ANAHEIM -- Albert Pujols compartirá con viejos amigos, se llenará el Angel Stadium y los fanáticos de Grandes Ligas verán con interés el reencuentro entre el mejor pelotero de toda una generación y la franquicia que levantó prácticamente solo.

Sin embargo, otro tema a seguir es el hecho de que después de la partida del dominicano de los Cardenales a los Angelinos, el primero ha sabido seguir ganando mientras el segundo ha batallado para subir en las posiciones.

Cuando los Cardenales se midan a los Angelinos desde el martes en una serie de tres juegos aquí, verán al mismo Pujols de siempre en muchos sentidos.

Pero los números del dominicano-promedio de .250 y OPS (porcentaje de embasarse más slugging) de .752, empatado en el 86to lugar de Grandes Ligas-son irreconocibles, principalmente por los dolores (fasciitis plantar) en el pie izquierdo y la hichazón ocasional en la rodilla derecha.

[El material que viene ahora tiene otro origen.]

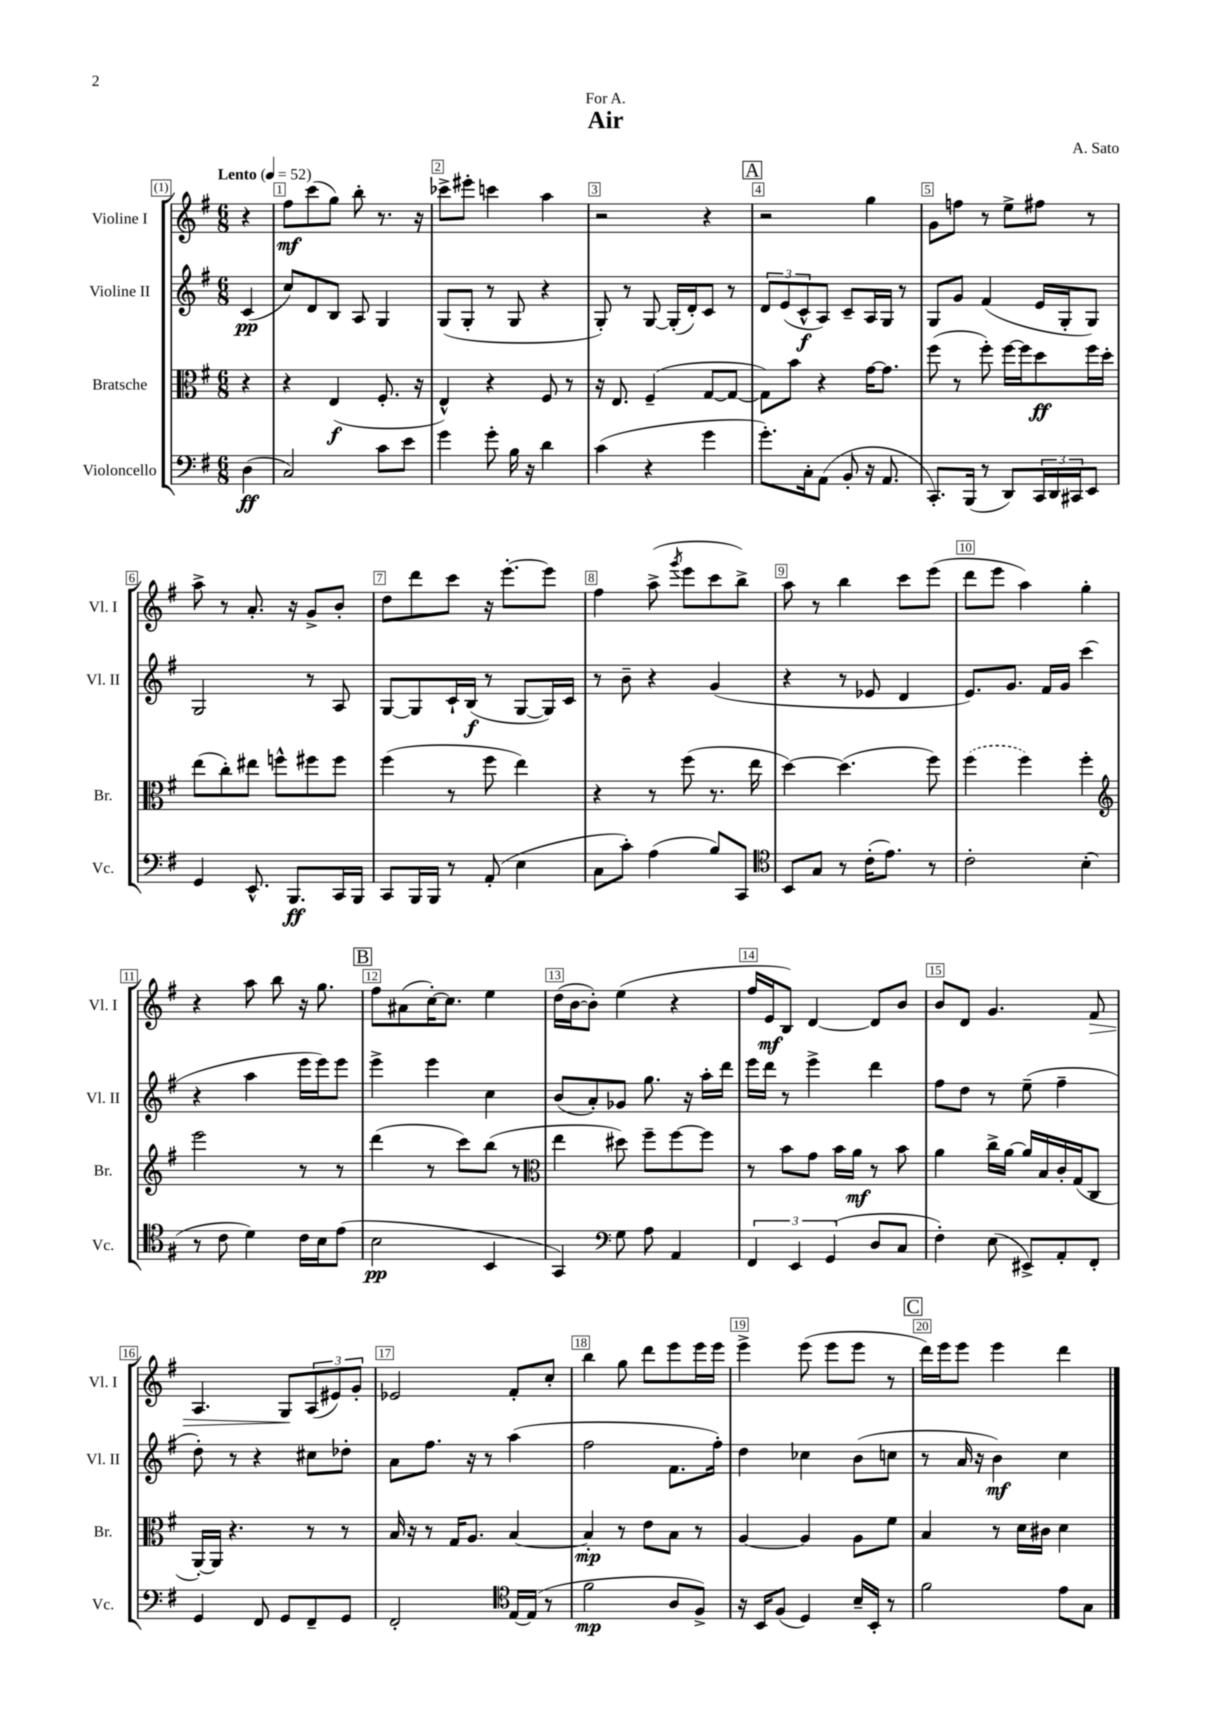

**kern	**dynam	**kern	**dynam	**kern	**dynam	**kern	**dynam
*part4	*part4	*part3	*part3	*part2	*part2	*part1	*part1
*staff4	*staff4	*staff3	*staff3	*staff2	*staff2	*staff1	*staff1
*I"Violoncello	*	*I"Bratsche	*	*I"Violine II	*	*I"Violine I	*
*I'Vc.	*	*I'Br.	*	*I'Vl. II	*	*I'Vl. I	*
*clefF4	*	*clefC3	*	*clefG2	*	*clefG2	*
*k[f#]	*	*k[f#]	*	*k[f#]	*	*k[f#]	*
*M6/8	*	*M6/8	*	*M6/8	*	*M6/8	*
*MM52	*	*MM52	*	*MM52	*	*MM52	*
=	=	=	=	=	=	=	=
!	!	!	!	!	!	!LO:TX:a:B:t=Lento	!
(4D\	ff	4r	.	(4c/	pp	4r	.
=1	=1	=1	=1	=1	=1	=1	=1
2C/)	.	4r	.	8cc/L)	.	8ff#\L	mf
.	.	.	.	8d/	.	(8ccc\	.
.	.	(4E/	f	8B/J	.	8gg\J)	.
.	.	.	.	8A/	.	8bb'\	.
8c\L	.	8.F#'/	.	4G/	.	8.r	.
8e\J	.	.	.	.	.	.	.
.	.	16r	.	.	.	16r	.
=2	=2	=2	=2	=2	=2	=2	=2
4g\	.	4E^^/)	.	(8G/L	.	8ccc-X^\L	.
.	.	.	.	8G'/J	.	8eee#X'\J	.
8g'\	.	4r	.	8r	.	4cccn\	.
16B\	.	.	.	8G/	.	.	.
16r	.	.	.	.	.	.	.
4d\	.	8F#/	.	4r	.	4aa\	.
.	.	8r	.	.	.	.	.
=3	=3	=3	=3	=3	=3	=3	=3
(4c\	.	16r	.	8G'/)	.	2r	.
.	.	8.E/	.	.	.	.	.
.	.	.	.	8r	.	.	.
4r	.	(4F#~/	.	[8G/	.	.	.
.	.	.	.	(16G'/LL]	.	.	.
.	.	.	.	16d'/J)	.	.	.
4g\	.	[8G/L	.	8c/J	.	4r	.
.	.	8G/J_	.	8r	.	.	.
!!LO:REH:place=s1:t=A
=4	=4	=4	=4	=4	=4	=4	=4
8.g'\L)	.	8G\L])	.	12d/L	.	2r	.
.	.	.	.	(12e/	.	.	.
.	.	8b\J	.	.	.	.	.
.	.	.	.	12c^^/	f	.	.
16C'\k	.	.	.	.	.	.	.
(8AA\J	.	4r	.	8A/J)	.	.	.
8BB'/	.	.	.	8c~/L	.	.	.
16r	.	[16g\KL	.	16A/L	.	4gg\	.
8.AA/	.	8.g\J]	.	16G/JJ	.	.	.
.	.	.	.	8r	.	.	.
=5	=5	=5	=5	=5	=5	=5	=5
8.CC'/L)	.	(8ff#\	.	8G/L	.	8g\L	.
.	.	8r	.	8g/J	.	8ffn\J	.
(16BBB/Jk	.	.	.	.	.	.	.
8r	.	8ff#'\)	.	(4f#/	.	8r	.
8DD/L)	.	[16ff#\LL	.	.	.	8ee^\L	.
.	.	16ff#\J]	.	.	.	.	.
24CC/L	.	8dd\	ff	16e/LL	.	8ff#X\J	.
24DD/	.	.	.	.	.	.	.
.	.	.	.	16G'/J	.	.	.
24CC#X/J	.	.	.	.	.	.	.
8EE/J	.	16ff#\L	.	8G/J)	.	8r	.
.	.	16dd'\JJ	.	.	.	.	.
!!LO:LB:g=z
=6	=6	=6	=6	=6	=6	=6	=6
4GG/	.	(8ee\L	.	2G/	.	8aa^\	.
.	.	8cc'\)	.	.	.	8r	.
8.EE^^/	.	8ee#X\J	.	.	.	8.a'/	.
.	.	8ffn^^\L	.	.	.	.	.
8.BBB/L	ff	.	.	.	.	16r	.
.	.	8ff#X\	.	8r	.	8g^/L	.
16CC/L	.	8ff#\J	.	8A/	.	8b'/J	.
16BBB/JJ	.	.	.	.	.	.	.
=7	=7	=7	=7	=7	=7	=7	=7
8CC/L	.	(4ff#\	.	[8G/L	.	8dd\L	.
16BBB/L	.	.	.	8G/]	.	8ddd\	.
16BBB/JJ	.	.	.	.	.	.	.
8r	.	8r	.	16c`/L	.	8ccc\J	.
.	.	.	.	(16B/JJ	f	.	.
(8AA'/	.	8ff#\	.	8r	.	16r	.
.	.	.	.	.	.	[8.eee'\L	.
4E\	.	4ee\)	.	[8G/L	.	.	.
.	.	.	.	16G/L])	.	8eee\J]	.
.	.	.	.	16c/JJ	.	.	.
=8	=8	=8	=8	=8	=8	=8	=8
8C\L	.	4r	.	8r	.	4ff#\	.
8c'\J)	.	.	.	8b~\	.	.	.
(4A\	.	8r	.	4r	.	(8aa^\	.
.	.	.	.	.	.	8qggg/	.
.	.	(8ff#\	.	.	.	8eee\L	.
8B/L)	.	8.r	.	(4g/	.	8ccc\	.
8CC/J	.	.	.	.	.	8bb^\J)	.
.	.	16ee\	.	.	.	.	.
=9	=9	=9	=9	=9	=9	=9	=9
*clefC4	*	*	*	*	*	*	*
8BB/L	.	[4dd\)	.	4r	.	8aa\	.
8G/J	.	.	.	.	.	8r	.
8r	.	(4.dd\]	.	8r	.	4bb\	.
(16c'\KL	.	.	.	8e-X/	.	.	.
8.e\J)	.	.	.	.	.	.	.
.	.	.	.	4d/	.	8ccc\L	.
8r	.	8ff#\)	.	.	.	(8eee\J	.
=10	=10	=10	=10	=10	=10	=10	=10
2c'\	.	(4ff#\	.	8.e/L)	.	8ddd\L	.
.	.	.	.	.	.	8eee\J	.
.	.	.	.	8.g/J	.	.	.
.	.	4ff#\)	.	.	.	4aa\)	.
.	.	.	.	16f#/LL	.	.	.
.	.	.	.	16g/JJ	.	.	.
(4B'\	.	4ff#'\	.	(4ccc\	.	4gg'\	.
!!LO:LB:g=z
=11	=11	=11	=11	=11	=11	=11	=11
*	*	*clefG2	*	*	*	*	*
8r	.	2eee\	.	4r	.	4r	.
8c\	.	.	.	.	.	.	.
4d\)	.	.	.	4aa\	.	8aa\	.
.	.	.	.	.	.	8bb\	.
16c\LL	.	8r	.	16eee\LL	.	16r	.
16B\J	.	.	.	16eee\J)	.	8.gg\	.
(8e\J	.	8r	.	8eee\J	.	.	.
!!LO:REH:place=s1:t=B
=12	=12	=12	=12	=12	=12	=12	=12
2B\	pp	(4ddd\	.	4eee^\	.	8ff#\L	.
.	.	.	.	.	.	(8a#X\	.
.	.	8r	.	4eee\	.	[16cc'\K)	.
.	.	.	.	.	.	8.cc\J]	.
.	.	8ccc\L)	.	.	.	.	.
4BB/	.	(8bb\J	.	4cc\	.	4ee\	.
.	.	8r	.	.	.	.	.
=13	=13	=13	=13	=13	=13	=13	=13
*	*	*clefC3	*	*	*	*	*
4GG/)	.	4ee\	.	(8b/L	.	(16dd\LL	.
.	.	.	.	.	.	[16b\J	.
.	.	.	.	8a'/)	.	8b'\J])	.
*clefF4	*	*	*	*	*	*	*
8G\	.	8dd#X\)	.	8g-X/J	.	(4ee\	.
8A\	.	8ff#~\L	.	8.gg\	.	.	.
4AA/	.	[8ff#\	.	.	.	4r	.
.	.	.	.	16r	.	.	.
.	.	8ff#\J]	.	16aa'\LL	.	.	.
.	.	.	.	16ddd\JJ	.	.	.
=14	=14	=14	=14	=14	=14	=14	=14
6FF#/	.	8r	.	16eee\LL	.	16ff#/LL	.
.	.	.	.	16ddd\JJ	.	16e/J	mf
.	.	8b\L	.	8r	.	8B/J)	.
6EE/	.	.	.	.	.	.	.
.	.	8g\J	.	4eee^\	.	[4d/	.
(6GG/	.	.	.	.	.	.	.
.	.	16b\LL	.	.	.	.	.
.	.	16a\JJ	mf	.	.	.	.
8D/L	.	8r	.	4ddd\	.	8d/L]	.
8C/J	.	8b\	.	.	.	8b/J	.
=15	=15	=15	=15	=15	=15	=15	=15
4F#'\)	.	4a\	.	8ff#\L	.	8b/L	.
.	.	.	.	8dd\J	.	8d/J	.
(8E\	.	16cc^\LL	.	8r	.	4.g/	.
.	.	[16a\JJ	.	.	.	.	.
8EE#X^/L)	.	16a/LL]	.	(8ee~\	.	.	.
.	.	16B/	.	.	.	.	.
8AA'/	.	16c'/	.	4ff#~\	.	.	.
.	.	(16G/J	.	.	.	.	.
!	!	!	!	!	!	!	!LO:HP:b
8FF#'/J	.	8C/J	.	.	.	8f#/	>
!!LO:LB:g=z
=16	=16	=16	=16	=16	=16	=16	=16
4GG/	.	[16AA'/LL)	.	8dd'\)	.	4.A/	.
.	.	16AA/JJ]	.	.	.	.	.
.	.	4.r	.	8r	.	.	.
8FF#/	.	.	.	4r	.	.	.
8GG/L	.	.	.	.	.	8G/L	.
8FF#~/	.	8r	.	8cc#X\L	.	(12A/	]
.	.	.	.	.	.	12e#X/)	.
8GG/J	.	8r	.	8dd-X'\J	.	.	.
.	.	.	.	.	.	12g'/J	.
=17	=17	=17	=17	=17	=17	=17	=17
2FF#'/	.	16B/	.	8a\L	.	2e-X/	.
.	.	16r	.	.	.	.	.
.	.	8r	.	8.ff#\J	.	.	.
.	.	16G/KL	.	.	.	.	.
.	.	8.A/J	.	16r	.	.	.
.	.	.	.	8r	.	.	.
*clefC4	*	*	*	*	*	*	*
[16E/LL	.	[4B/	.	(4aa\	.	8f#'/L	.
(16E/JJ]	.	.	.	.	.	.	.
8r	.	.	.	.	.	8cc'/J	.
=18	=18	=18	=18	=18	=18	=18	=18
2f#\	mp	4B'/]	mp	2ff#\	.	4bb\	.
.	.	8r	.	.	.	8gg\	.
.	.	8e\L	.	.	.	8ddd\L	.
8A/L	.	8B\J	.	8.f#\L	.	8eee\	.
8F#^/J)	.	8r	.	.	.	16eee\L	.
.	.	.	.	16ff#'\Jk)	.	16eee\JJ	.
=19	=19	=19	=19	=19	=19	=19	=19
16r	.	[4A/	.	4dd\	.	4eee^\	.
16BB/KL	.	.	.	.	.	.	.
(8F#/J	.	.	.	.	.	.	.
4D/)	.	4A/]	.	4cc-X\	.	(8eee\	.
.	.	.	.	.	.	8eee\L	.
16B~/LL	.	8A\L	.	(8b\L	.	8eee\J	.
16BB'/JJ	.	.	.	.	.	.	.
8r	.	8f#\J	.	8ccn\J	.	8r	.
!!LO:REH:place=s1:t=C
=20	=20	=20	=20	=20	=20	=20	=20
2f#\	.	4B/	.	8r	.	16ddd\LL)	.
.	.	.	.	.	.	16eee\J	.
.	.	.	.	16a/	.	8eee\J	.
.	.	.	.	16r	.	.	.
.	.	8r	.	4b\)	mf	4eee\	.
.	.	16d\LL	.	.	.	.	.
.	.	16c#X\JJ	.	.	.	.	.
8e\L	.	4d\	.	4cc\	.	4ddd\	.
8G\J	.	.	.	.	.	.	.
==	==	==	==	==	==	==	==
*-	*-	*-	*-	*-	*-	*-	*-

El gerente general de los Angelinos, Jerry Dipoto, lo ve diferente.

"La mayoría de los peloteros hubiera estado mucho tiempo en la lista de lesionados, pero él continúa luchando", dijo el ejecutivo acerca del dominicano, quien ha iniciado 49 de sus 80 partidos este año como designado. "Él halla la manera, sin importar qué le duele en determinado momento."

A Pujols, de 33 años, no le gusta hablar de sus molestias físicas ni de la serie contra los Cardenales y la forma en que salió del equipo de San Luis.

"Vamos a hablar de nuestro equipo", dijo el dominicano el domingo. "Han pasado dos años ya, así que no tenemos que hablar de eso…escribe sobre cómo venimos jugando y la serie que se aproxima, no cómo me siento con San Luis. De eso no se trata esto."

Pero durante estos días sí lo será, porque por primera vez desde que cambió de equipo, Pujols se medirá a los Cardenales. El dominicano ganó tres premios al Jugador Más Valioso con San Luis, dio 445 jonrones y bateó .328 con porcentaje de embasarse de .420 y slugging de .617.

Pujols quiere seguir adelante, pero es difícil separarse uno de esa clase de éxitos.

"Todavía los sigo de cerca", dijo Pujols al referirse a los Cardenales. "Soy muy amigo de casi la mitad de los muchachos. Tuvimos muchos éxitos con ellos. Ahora es hora de darle vuelta a la página y traer para acá los éxitos que tuve allí."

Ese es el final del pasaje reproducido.